Improved Monte Carlo Planning via Causal Disentanglement for Structurally-Decomposed Markov Decision Processes
This work addresses computational inefficiency in resource allocation problems for domains like logistics and finance, offering a novel method but with incremental improvements over existing planning techniques.
The paper tackles the problem of inefficient planning in Markov Decision Processes (MDPs) by introducing Structurally Decomposed MDPs (SD-MDPs) that use causal disentanglement, resulting in log-linear complexity O(T log T) for value estimation and improved policy performance in logistics and finance domains.
Markov Decision Processes (MDPs), as a general-purpose framework, often overlook the benefits of incorporating the causal structure of the transition and reward dynamics. For a subclass of resource allocation problems, we introduce the Structurally Decomposed MDP (SD-MDP), which leverages causal disentanglement to partition an MDP's temporal causal graph into independent components. By exploiting this disentanglement, SD-MDP enables dimensionality reduction and computational efficiency gains in optimal value function estimation.
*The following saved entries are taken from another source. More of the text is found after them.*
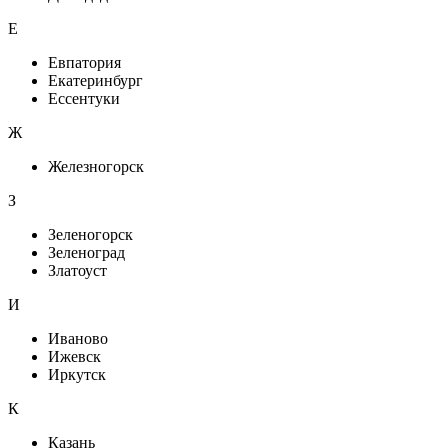
Е
Евпатория
Екатеринбург
Ессентуки
Ж
Железногорск
З
Зеленогорск
Зеленоград
Златоуст
И
Иваново
Ижевск
Иркутск
К
Казань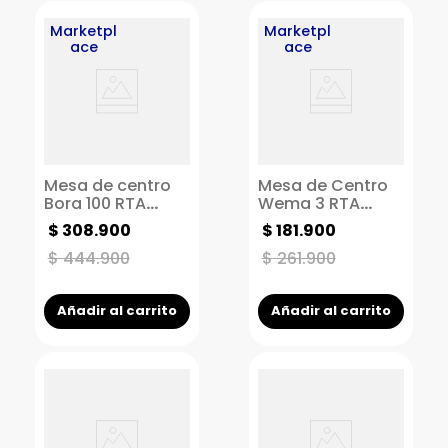
Marketpl
Marketpl
ace
ace
Mesa de centro
Mesa de Centro
Bora 100 RTA
Wema 3 RTA
Duna Taupe
fresno
$
308
.
900
$
181
.
900
$
444
.
900
$
261
.
900
Añadir al carrito
Añadir al carrito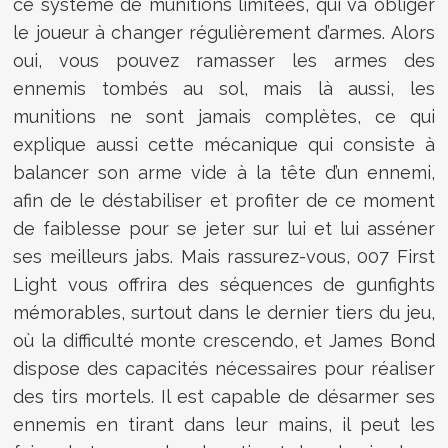
ce système de munitions limitées, qui va obliger
le joueur à changer régulièrement d’armes. Alors
oui, vous pouvez ramasser les armes des
ennemis tombés au sol, mais là aussi, les
munitions ne sont jamais complètes, ce qui
explique aussi cette mécanique qui consiste à
balancer son arme vide à la tête d’un ennemi,
afin de le déstabiliser et profiter de ce moment
de faiblesse pour se jeter sur lui et lui asséner
ses meilleurs jabs. Mais rassurez-vous, 007 First
Light vous offrira des séquences de gunfights
mémorables, surtout dans le dernier tiers du jeu,
où la difficulté monte crescendo, et James Bond
dispose des capacités nécessaires pour réaliser
des tirs mortels. Il est capable de désarmer ses
ennemis en tirant dans leur mains, il peut les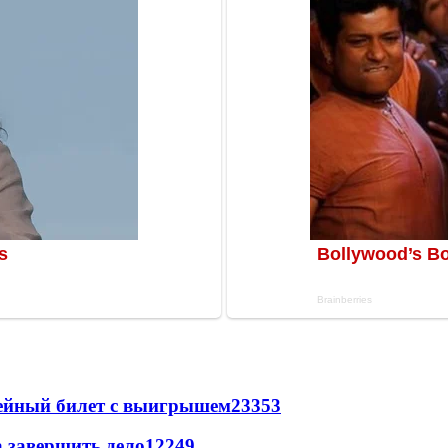
рейный билет с выигрышем
23353
а завершить дело
12249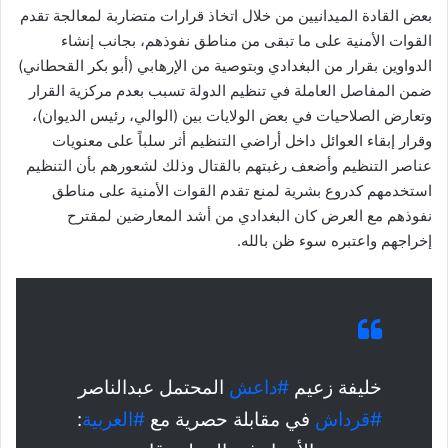
بعض القادة الميدانيين من خلال اتخاذ قرارات متضاربة لمعالجة تقدم
القوات الأمنية على ما تبقى من مناطق نفوذهم، بجانب إنشاء
الدواوين بقرار من البغدادي وبتوصية من الإرهابي (أبو بكر القحطاني)
ضمن المفاصل العاملة في تنظيم الدولة تسبب بعدم مركزية القرار
وتعارض الصلاحيات في بعض الولايات بين (الوالي، رئيس الديوان)،
وقرار إبقاء العوائل داخل أراضي التنظيم أثر سلباً على معنويات
عناصر التنظيم وأضعف رغبتهم بالقتال وذلك لشعورهم بأن التنظيم
استخدمهم كدروع بشرية لمنع تقدم القوات الأمنية على مناطق
نفوذهم مع العرض كان البغدادي من أشد المعارضين لمقترح
إخراجهم واعتبره سوء ظن بالله.
خليفة زعيم
#داعش
المحتمل عبدالناصر
#قرداش
في مقابلة حصرية مع
#العربية
: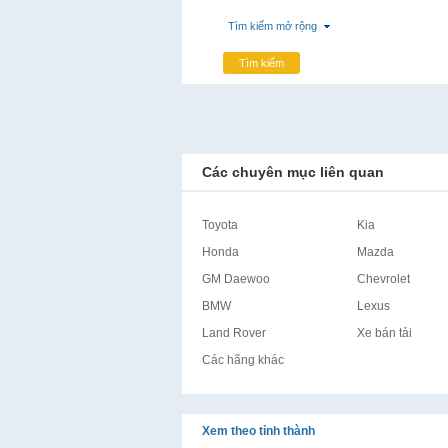
Tìm kiếm mở rộng
Tìm kiếm
Các chuyên mục liên quan
Toyota
Kia
Honda
Mazda
GM Daewoo
Chevrolet
BMW
Lexus
Land Rover
Xe bán tải
Các hãng khác
Xem theo tỉnh thành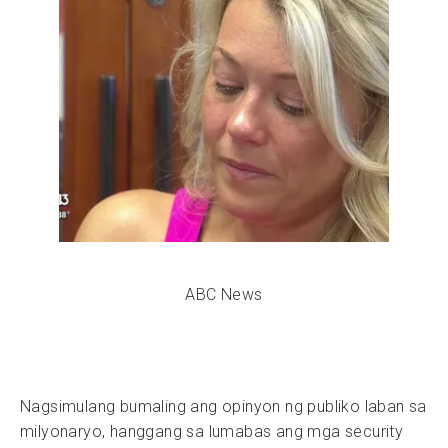
ABC News
Nagsimulang bumaling ang opinyon ng publiko laban sa
milyonaryo, hanggang sa lumabas ang mga security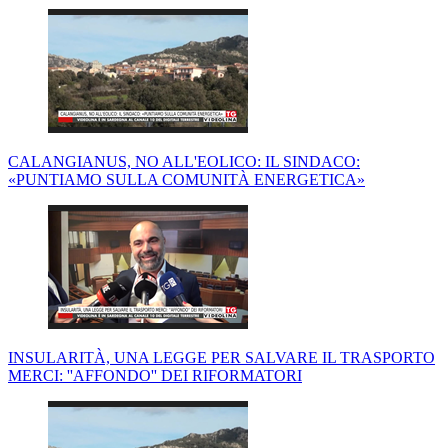
CALANGIANUS, NO ALL'EOLICO: IL SINDACO:
«PUNTIAMO SULLA COMUNITÀ ENERGETICA»
INSULARITÀ, UNA LEGGE PER SALVARE IL TRASPORTO
MERCI: ''AFFONDO'' DEI RIFORMATORI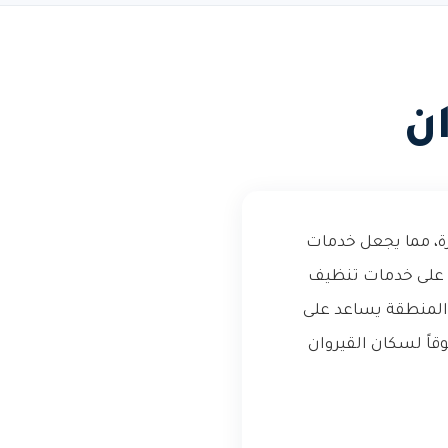
ن
رة، مما يجعل خدمات
 على خدمات تنظيف
 المنطقة يساعد على
وقاً لسكان القيروان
We reduce the sequential optimization problem to a fractional knapsack problem with log-linear complexity $O(T \log T)$, outperforming traditional stochastic programming methods that exhibit polynomial complexity with respect to the time horizon $T$. Additionally, SD-MDP's computational advantages are independent of state-action space size, making it viable for high-dimensional spaces. Furthermore, our approach integrates seamlessly with Monte Carlo Tree Search (MCTS), achieving higher expected rewards under constrained simulation budgets while providing a vanishing simple regret bound. Empirical results demonstrate superior policy performance over benchmarks across various logistics and finance domains.